Quando dei aulas no Ginásio Alberto de Carvalho, um pequeno grupo de
alunos passou a me visitar com assiduidade. Eles queriam saber coisas
extra-escola, então conversávamos sobre tudo, desde viagens à Lua, os movimentos
artísticos, os filmes, o rock, as garotas. Por falta do que fazer eu tocava
violão, eles ensaiavam um ou outro verso, um tanto tímidos. Depois eu lhes dava
pincéis e tintas, com o que desenhavam e pintavam as paredes do quarto. Ao
final daquele período letivo meu quartinho estava coberto com as mais bizarras
figuras feitas pela piazada.
Você pode pensar: em que um professor contribui deixando um aluno sujar
as paredes do seu quarto? Mas o que importa aqui não é o ato em si, e sim o
significado: o aluno entra no mundo do professor, está no seu nível, desenhando
suas paredes. A conversa não tem hierarquia, pergunta-se à vontade, até mesmo
aquelas questões jamais levantadas em sala de aula, como relacionamentos
familiares, namoro e dúvidas de toda espécie. A hipocrisia social não permite
que esses temas sejam debatidos na escola, mas nem por isso tais perguntas
deixam de incomodar os adolescentes. Se não houver um adulto para responder,
eles colherão suas respostas junto aos próprios colegas. E assim vão refinando
seus conceitos, até se tornarem preconceitos, que depois acabam sendo
utilizados para magoar uns aos outros.
Alguns anos depois, quando fui dar aulas de redação numa escola
particular, a minha primeira constatação foi a de que eu não sabia o que dizer
àqueles alunos. Fazia muito tempo não entrava numa sala de aula. Como nunca fui
de planejar o conteúdo das minhas aulas, vi-me com as mãos vazias. Um jogador
de futebol que passou anos fora dos gramados sabe o que é isso: quando vem a
bola, ele não sabe o que fazer com ela. Leva algum tempo para se sentir à
vontade e experimentar uns dribles.
Professores que seguem uma cartilha e dão sempre a mesma aula, têm uma
certa facilidade no trabalho diário com os alunos.
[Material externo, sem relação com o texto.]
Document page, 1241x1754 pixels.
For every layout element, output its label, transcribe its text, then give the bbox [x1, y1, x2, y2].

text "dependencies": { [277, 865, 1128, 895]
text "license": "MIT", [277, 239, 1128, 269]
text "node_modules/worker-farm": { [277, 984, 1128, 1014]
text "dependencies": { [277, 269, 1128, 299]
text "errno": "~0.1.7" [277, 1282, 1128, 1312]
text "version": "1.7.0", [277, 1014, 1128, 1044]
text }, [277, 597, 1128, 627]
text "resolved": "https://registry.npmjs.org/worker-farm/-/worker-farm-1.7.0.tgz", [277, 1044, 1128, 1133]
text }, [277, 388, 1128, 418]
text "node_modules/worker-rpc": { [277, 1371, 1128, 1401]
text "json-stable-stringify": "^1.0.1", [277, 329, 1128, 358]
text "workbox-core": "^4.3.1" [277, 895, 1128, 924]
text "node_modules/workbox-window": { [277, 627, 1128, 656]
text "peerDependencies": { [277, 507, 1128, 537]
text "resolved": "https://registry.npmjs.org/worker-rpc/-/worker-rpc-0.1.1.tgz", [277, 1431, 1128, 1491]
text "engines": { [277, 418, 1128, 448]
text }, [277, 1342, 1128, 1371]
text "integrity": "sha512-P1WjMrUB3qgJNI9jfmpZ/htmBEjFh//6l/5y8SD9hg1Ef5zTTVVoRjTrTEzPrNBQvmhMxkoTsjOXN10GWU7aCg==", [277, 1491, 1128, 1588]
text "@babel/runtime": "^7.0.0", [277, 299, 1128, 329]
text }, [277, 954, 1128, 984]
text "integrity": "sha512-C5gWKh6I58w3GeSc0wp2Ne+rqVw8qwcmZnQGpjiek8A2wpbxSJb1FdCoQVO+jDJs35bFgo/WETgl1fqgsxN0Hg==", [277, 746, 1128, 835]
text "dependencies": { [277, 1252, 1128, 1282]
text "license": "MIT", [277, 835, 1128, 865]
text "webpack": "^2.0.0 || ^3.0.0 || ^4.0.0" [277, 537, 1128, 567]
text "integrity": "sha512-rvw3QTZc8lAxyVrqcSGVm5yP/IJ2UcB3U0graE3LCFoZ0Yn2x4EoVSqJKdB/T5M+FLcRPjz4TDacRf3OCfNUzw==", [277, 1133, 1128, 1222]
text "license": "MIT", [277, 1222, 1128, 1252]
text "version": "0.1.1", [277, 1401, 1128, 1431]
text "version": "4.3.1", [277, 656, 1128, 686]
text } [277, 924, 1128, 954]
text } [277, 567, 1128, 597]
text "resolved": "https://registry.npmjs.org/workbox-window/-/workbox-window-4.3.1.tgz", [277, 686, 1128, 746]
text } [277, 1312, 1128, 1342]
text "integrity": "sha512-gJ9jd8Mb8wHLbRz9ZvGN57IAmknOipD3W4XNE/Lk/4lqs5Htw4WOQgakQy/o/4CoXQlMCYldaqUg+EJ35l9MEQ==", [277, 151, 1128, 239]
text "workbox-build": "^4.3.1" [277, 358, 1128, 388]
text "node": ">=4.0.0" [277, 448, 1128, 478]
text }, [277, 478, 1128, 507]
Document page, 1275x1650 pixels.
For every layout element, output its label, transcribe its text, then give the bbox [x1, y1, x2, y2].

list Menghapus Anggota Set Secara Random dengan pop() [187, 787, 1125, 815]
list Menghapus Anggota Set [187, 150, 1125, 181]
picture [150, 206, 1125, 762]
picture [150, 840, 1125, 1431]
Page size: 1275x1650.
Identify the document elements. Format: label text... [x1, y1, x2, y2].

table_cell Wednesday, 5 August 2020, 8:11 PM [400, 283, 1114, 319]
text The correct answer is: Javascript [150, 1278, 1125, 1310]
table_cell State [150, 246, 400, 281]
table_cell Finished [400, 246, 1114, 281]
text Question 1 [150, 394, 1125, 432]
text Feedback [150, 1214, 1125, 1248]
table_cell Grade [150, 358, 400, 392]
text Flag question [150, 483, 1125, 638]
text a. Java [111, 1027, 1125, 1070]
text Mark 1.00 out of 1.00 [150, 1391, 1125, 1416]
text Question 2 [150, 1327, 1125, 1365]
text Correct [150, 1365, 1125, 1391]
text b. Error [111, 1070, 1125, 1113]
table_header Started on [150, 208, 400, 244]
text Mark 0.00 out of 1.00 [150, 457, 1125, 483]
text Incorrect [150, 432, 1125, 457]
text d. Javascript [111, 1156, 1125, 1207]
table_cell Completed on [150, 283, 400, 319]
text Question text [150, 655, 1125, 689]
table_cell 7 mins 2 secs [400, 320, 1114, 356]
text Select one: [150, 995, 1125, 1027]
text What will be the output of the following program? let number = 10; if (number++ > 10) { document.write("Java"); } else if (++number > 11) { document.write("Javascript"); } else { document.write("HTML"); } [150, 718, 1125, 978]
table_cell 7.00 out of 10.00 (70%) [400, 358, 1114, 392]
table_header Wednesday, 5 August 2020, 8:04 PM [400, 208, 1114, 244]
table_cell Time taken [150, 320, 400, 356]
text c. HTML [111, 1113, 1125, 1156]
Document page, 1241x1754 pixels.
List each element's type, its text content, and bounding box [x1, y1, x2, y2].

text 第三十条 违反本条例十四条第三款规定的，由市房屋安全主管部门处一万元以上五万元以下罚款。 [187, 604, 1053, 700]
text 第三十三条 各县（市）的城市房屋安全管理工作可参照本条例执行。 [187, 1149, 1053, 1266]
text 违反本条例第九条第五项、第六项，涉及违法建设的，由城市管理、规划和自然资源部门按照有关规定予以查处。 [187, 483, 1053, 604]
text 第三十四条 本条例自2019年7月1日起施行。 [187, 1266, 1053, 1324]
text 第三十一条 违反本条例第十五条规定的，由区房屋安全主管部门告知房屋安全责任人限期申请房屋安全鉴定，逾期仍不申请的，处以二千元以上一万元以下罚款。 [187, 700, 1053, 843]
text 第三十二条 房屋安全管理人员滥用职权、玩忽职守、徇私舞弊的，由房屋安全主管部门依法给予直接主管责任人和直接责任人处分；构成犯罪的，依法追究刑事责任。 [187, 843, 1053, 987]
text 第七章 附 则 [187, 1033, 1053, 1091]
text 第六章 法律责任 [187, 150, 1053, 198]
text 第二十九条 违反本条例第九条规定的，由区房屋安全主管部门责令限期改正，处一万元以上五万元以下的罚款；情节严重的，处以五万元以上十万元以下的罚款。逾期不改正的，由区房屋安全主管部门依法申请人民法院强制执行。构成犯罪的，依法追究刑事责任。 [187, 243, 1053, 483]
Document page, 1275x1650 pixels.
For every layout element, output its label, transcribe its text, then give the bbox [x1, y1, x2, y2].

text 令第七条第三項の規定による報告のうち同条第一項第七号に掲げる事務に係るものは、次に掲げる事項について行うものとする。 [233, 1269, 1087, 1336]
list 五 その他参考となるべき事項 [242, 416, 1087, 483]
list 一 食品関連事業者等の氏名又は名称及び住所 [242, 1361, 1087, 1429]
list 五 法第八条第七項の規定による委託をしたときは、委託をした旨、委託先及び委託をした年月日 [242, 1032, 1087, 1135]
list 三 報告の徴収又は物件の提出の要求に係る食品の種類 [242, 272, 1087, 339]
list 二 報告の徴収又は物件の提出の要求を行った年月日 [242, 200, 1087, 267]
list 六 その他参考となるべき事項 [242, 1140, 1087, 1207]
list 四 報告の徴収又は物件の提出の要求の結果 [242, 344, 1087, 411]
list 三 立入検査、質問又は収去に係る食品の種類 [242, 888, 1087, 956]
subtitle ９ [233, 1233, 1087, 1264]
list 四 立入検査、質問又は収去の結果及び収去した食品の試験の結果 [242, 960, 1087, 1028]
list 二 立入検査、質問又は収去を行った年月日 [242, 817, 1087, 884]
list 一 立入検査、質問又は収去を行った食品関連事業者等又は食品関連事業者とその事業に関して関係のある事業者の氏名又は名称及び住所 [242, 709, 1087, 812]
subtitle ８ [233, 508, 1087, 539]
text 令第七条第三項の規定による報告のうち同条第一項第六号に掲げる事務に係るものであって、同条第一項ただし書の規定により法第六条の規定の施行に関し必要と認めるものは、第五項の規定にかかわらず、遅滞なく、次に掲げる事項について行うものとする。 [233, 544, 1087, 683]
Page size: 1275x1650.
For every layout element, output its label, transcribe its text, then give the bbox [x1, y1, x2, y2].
O problema é que não mudam
nada e nada de novo acontece. Isso significa que passam pela vida dos alunos
sem alterar coisa alguma. É como se não houvessem existido. Quem se propõe a
dar aulas criativas enfrenta um desafio diário: o que farei hoje a fim de que este dia se torne inesquecível para os meus alunos?
É claro que nem mesmo o mais criativo dos professores conseguirá produzir aulas
inesquecíveis todos os dias, mas se ele estiver empenhado nisso certamente
emplacará algumas, e sua passagem pela vida dos estudantes terá um significado
especial. Alguma coisa nova aconteceu, algo se transformou na vida dos garotos,
mesmo que eles não tenham percebido imediatamente.
Naquela primeira aula de redação olhei a turma, com cerca de vinte
alunos, e me dirigi a eles com uma frase que ainda estava formulando em minha mente.
“Vamos começar com uma entrevista”, falei. “Quero que vocês juntem as carteiras
em grupos de dois”. Logo que eles fizeram esse arranjo dirigi-me aos alunos mais próximos. "Vocês dois, por exemplo. Você é o Charles Bronson e você é um repórter do New
York Times. Você faz de conta que é o famoso ator de Hollywood e você vai
fazer a ele todas as perguntas que lhe vier à cabeça. No final, quero que você
apresente o texto ao Charles Bronson para que ele possa conferir e verificar se os
dados estão corretos. Mas não esqueça, sua entrevista será publicada num grande
jornal, portanto, capriche. Entenderam como funciona? Agora quero que todos vocês
façam como falei. Escolham quem será o entrevistador e quem será o
entrevistado. Pode ser um cientista, um atleta, um político. Ou mesmo um
cidadão comum, que pode ser um lenhador, um dentista, um vereador”.
No primeiro momento os alunos ficaram aturdidos e sem iniciativa. Mas
como acontece nessas ocasiões de impacto, logo a poeira abaixou e eles começaram
a trabalhar. Foram tirados do seu sossego e convidados a produzir uma coisa
sua, com suas palavras, suas interpretações. É difícil! Mas inesquecível. De
repente eles descobrem que podem criar, fantasiar, tirar os pés do chão e
viajar a um mundo desconhecido dentro deles.
Eu não poderia esperar que produzissem grandes entrevistas naquele
primeiro momento. Mas o burburinho que se instalou na sala significava que
estavam empenhados em cumprir a tarefa.